In their new study, they were able to create a smaller device by analyzing just three bands — spectral regions that correspond to specific molecular features — in the Raman spectrum.
Typically, a Raman spectrum may contain about 1,000 bands. However, the MIT team found that they could determine blood glucose levels by measuring just three bands — one from the glucose plus two background measurements. This approach allowed the researchers to reduce the amount and cost of equipment needed, allowing them to perform the measurement with a cost-effective device about the size of a shoebox.
“By refraining from acquiring the whole spectrum, which has a lot of redundant information, we go down to three bands selected from about 1,000,” Bresci says. “With this new approach, we can change the components commonly used in Raman-based devices, and save space, time, and cost.”
Toward a wearable sensor
In a clinical study performed at the MIT Center for Clinical Translation Research (CCTR), the researchers used the new device to take readings from a healthy volunteer over a four-hour period. As the subject rested their arm on top of the device, a near-infrared beam shone through a small glass window onto the skin to perform the measurement.

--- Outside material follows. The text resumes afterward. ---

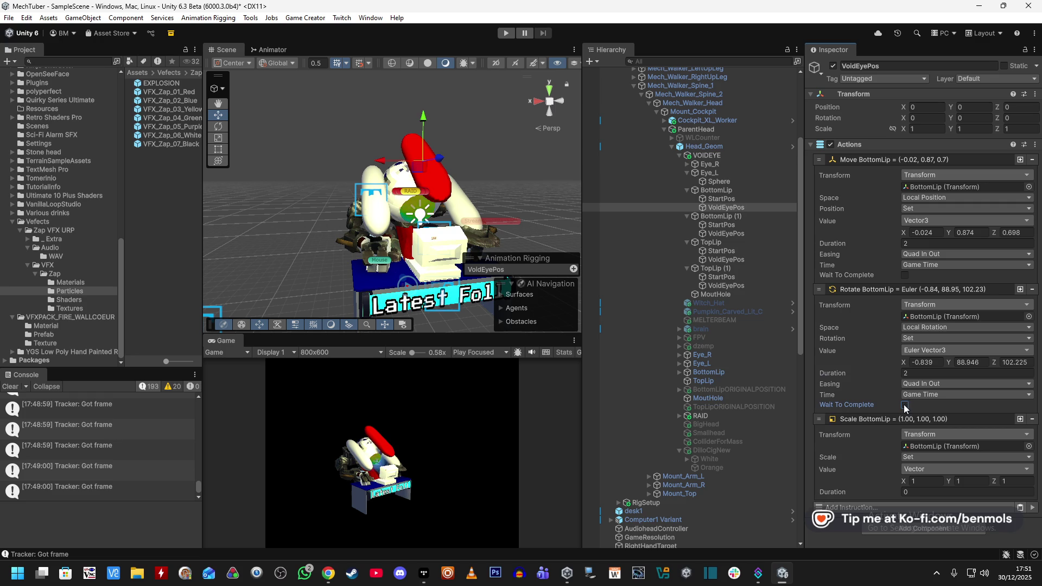
# Set the Scale target X to 0.52 with a duration of 2
pyautogui.click(748, 190)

Each measurement takes a little more than 30 seconds, and the researchers took a new reading every five minutes.
During the study, the subject consumed two 75-gram glucose drinks, allowing the researchers to monitor significant changes in blood glucose concentration. They found that the Raman-based device showed accuracy levels similar to those of two commercially available, invasive glucose monitors worn by the subject.

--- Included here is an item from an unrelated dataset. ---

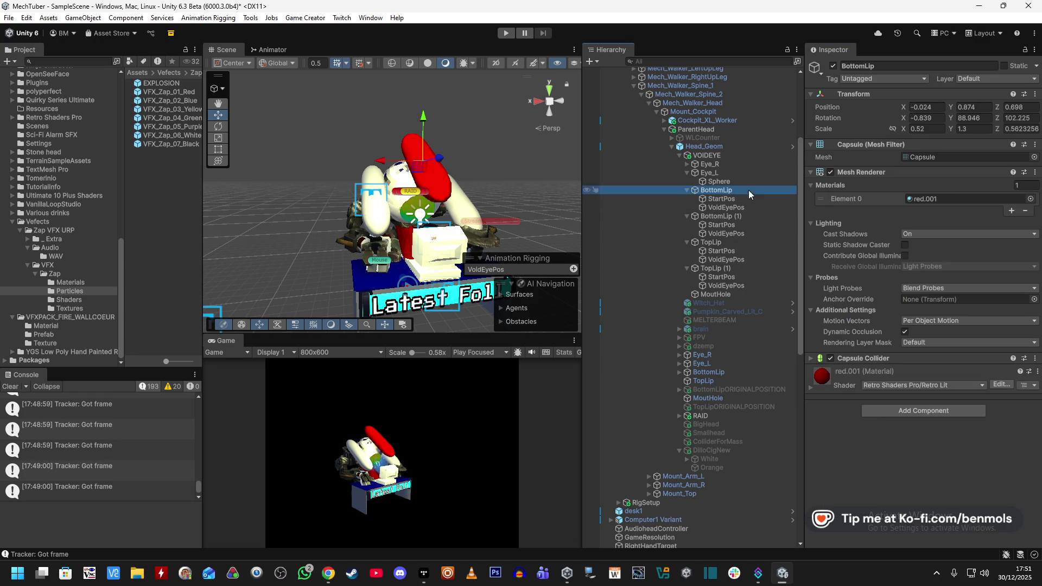
pyautogui.click(748, 208)
pyautogui.click(923, 482)
pyautogui.write('0.52')
pyautogui.click(902, 492)
pyautogui.write('2')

Since finishing that study, the researchers have developed a smaller prototype, about the size of a cellphone, that they’re currently testing at the MIT CCTR as a wearable monitor in healthy and prediabetic volunteers. Next year, they plan to run a larger study working with a local hospital, which will include people with diabetes.
The researchers are also working on making the device even smaller, about the size of a watch. Additionally, they are exploring ways to ensure that the device can obtain accurate readings from people with different skin tones.
The research was funded by the National Institutes of Health, the Korean Technology and Information Promotion Agency for SMEs, and Apollon Inc.